In the early ’90s, bringing a classic car back to life was simply called a “restoration.” The term was used to classify a particular vehicle that has been “restored,” but nowadays that same word seems to be the center of debate between traditionalists and those who use the word loosely. While the word “restoration” may be a correct way to categorize the overall action of bringing an old car back to life, the industry has now coined additional subcategories to provide detailed insight as to what type of restoration was performed. So, here’s a breakdown of the most popular categories:

Full Restoration

Often referred to as a body-off, frame-off, or ground-up restoration, this is used to describe a vehicle that has been disassembled and reconstructed using either refurbished factory parts, N.O.S. (new old stock), OEM parts, or re-popped, factory-approved replacement parts. This is the most detailed type of restoration, which addresses all parts seen and unseen, and it’s the costliest of the bunch. One of the highlights of a full restoration is the fact that they try to preserve the vehicle’s original history and the end goal is to return the vehicle to like-new condition.

Restomod

This highly popular category infuses modern-day technology and performance into the cars of yesteryear. While most of the exterior retains the stock bodylines and attributes, restomods feature a host of modern-day parts, which include upgraded braking systems, new frames, high-performance dependable motors (think LS), and modern-day suspension upgrades. In short, this is the category some refer to as a “wolf in sheep’s clothing.”

Mechanical Restoration

These vehicles have a solid foundation, with most emphasis being placed on the motor, transmission, and suspension. When it comes to a mechanical restoration, there are varying degrees, as some mechanical restorations are done on vehicles with superclean bodies while others are performed on what would otherwise be called rust buckets. Of course this category is also referred to as the “Black Hole,” as this is a lengthy process that many car owners can get stuck in for years, if not decades.

Sympathetic Restoration, aka Cosmetic Restoration

Perhaps the most popular of all the categories is a sympathetic restoration. This is when most of the visual cues of a vehicle have been addressed and the body has remained on the car. A sympathetic restoration represents the largest category of builds out there and is also one of the best ways to enjoy your lowrider. Plus, there are quite a few “survivor” lowrider-style cars still out there.

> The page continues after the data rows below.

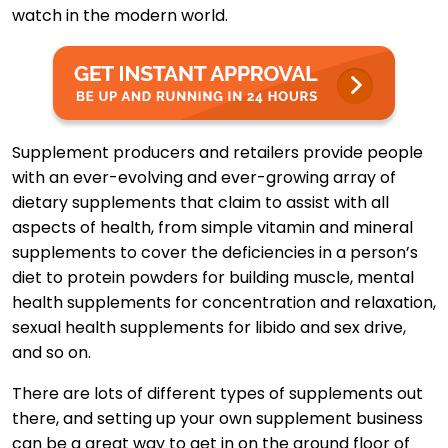
watch in the modern world.
Supplement producers and retailers provide people
with an ever-evolving and ever-growing array of
dietary supplements that claim to assist with all
aspects of health, from simple vitamin and mineral
supplements to cover the deficiencies in a person’s
diet to protein powders for building muscle, mental
health supplements for concentration and relaxation,
sexual health supplements for libido and sex drive,
and so on.
There are lots of different types of supplements out
there, and setting up your own supplement business
can be a great way to get in on the ground floor of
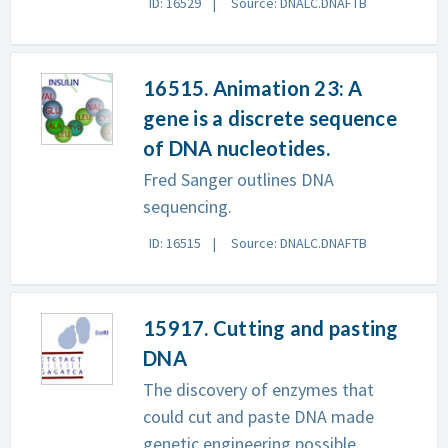
ID: 16529
Source: DNALC.DNAFTB
16515. Animation 23: A
gene is a discrete sequence
of DNA nucleotides.
Fred Sanger outlines DNA
sequencing.
ID: 16515
Source: DNALC.DNAFTB
15917. Cutting and pasting
DNA
The discovery of enzymes that
could cut and paste DNA made
genetic engineering possible.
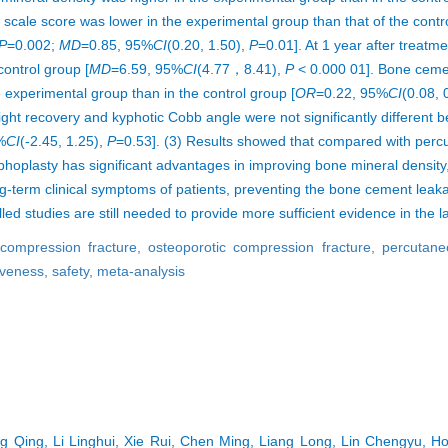
scale score was lower in the experimental group than that of the cont
P
=0.002;
MD
=0.85, 95%
CI
(0.20, 1.50),
P
=0.01]. At 1 year after treatme
control group [
MD
=6.59, 95%
CI
(4.77，8.41),
P
< 0.000 01]. Bone ceme
e experimental group than in the control group [
OR
=0.22, 95%
CI
(0.08, 
ight recovery and kyphotic Cobb angle were not significantly different
%
CI
(-2.45, 1.25),
P
=0.53]. (3) Results showed that compared with per
hoplasty has significant advantages in improving bone mineral density
ong-term clinical symptoms of patients, preventing the bone cement leaka
ed studies are still needed to provide more sufficient evidence in the l
 compression fracture,
osteoporotic compression fracture,
percutane
iveness,
safety,
meta-analysis
g Qing, Li Linghui, Xie Rui, Chen Ming, Liang Long, Lin Chengyu, Ho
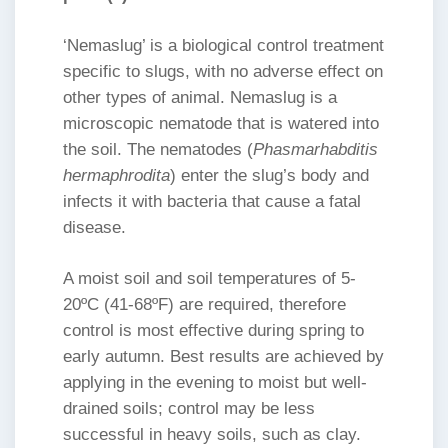
‘Nemaslug’ is a biological control treatment
specific to slugs, with no adverse effect on
other types of animal. Nemaslug is a
microscopic nematode that is watered into
the soil. The nematodes (
Phasmarhabditis
hermaphrodita
) enter the slug’s body and
infects it with bacteria that cause a fatal
disease.
A moist soil and soil temperatures of 5-
20ºC (41-68ºF) are required, therefore
control is most effective during spring to
early autumn. Best results are achieved by
applying in the evening to moist but well-
drained soils; control may be less
successful in heavy soils, such as clay.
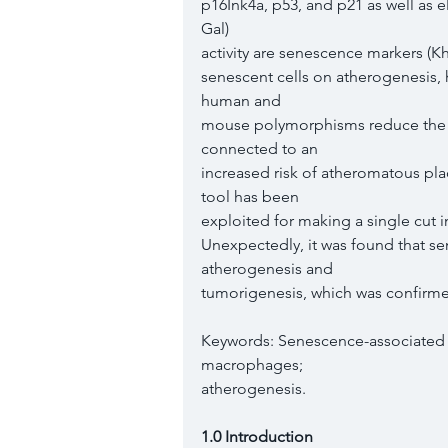
p16Ink4a, p53, and p21 as well as 
Gal)
activity are senescence markers (Kh
senescent cells on atherogenesis, 
human and
mouse polymorphisms reduce the e
connected to an
increased risk of atheromatous pl
tool has been
exploited for making a single cut
Unexpectedly, it was found that se
atherogenesis and
tumorigenesis, which was confirmed 
Keywords: Senescence-associated 
macrophages;
atherogenesis.
1.0 Introduction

Now that you have a general breakdown of the most popular types of restorations, we’re hoping this information will help disseminate the differences as it is an important chunk of information that’s necessary when it comes to describing your own build or buying one that’s been improperly listed. In the end these descriptive terms and categories are just identifying terms used to categorize the style of the build, but it will be up to you to see just how well the work was performed.

In addition, each category comes with its pros and cons. Some full restorations become so detailed and expensive that owners don’t even want to drive their vehicles while others who have cut their frames regret it when it comes time to getting full value for their vehicle. But this is where lowriding gets fun because at the end of the day it’s your build and your vision so do as you please, and if someone disagrees with your decision send them the link to your GoFundMe page so they can give you money to build the car they’ve always wanted. Last but not least, all these car build categories also come with fair warning: Please be careful with the shop you choose because as most of us know time and money for a build can multiply with wrongly chosen shops out there. Trust no one, good luck, and God bless.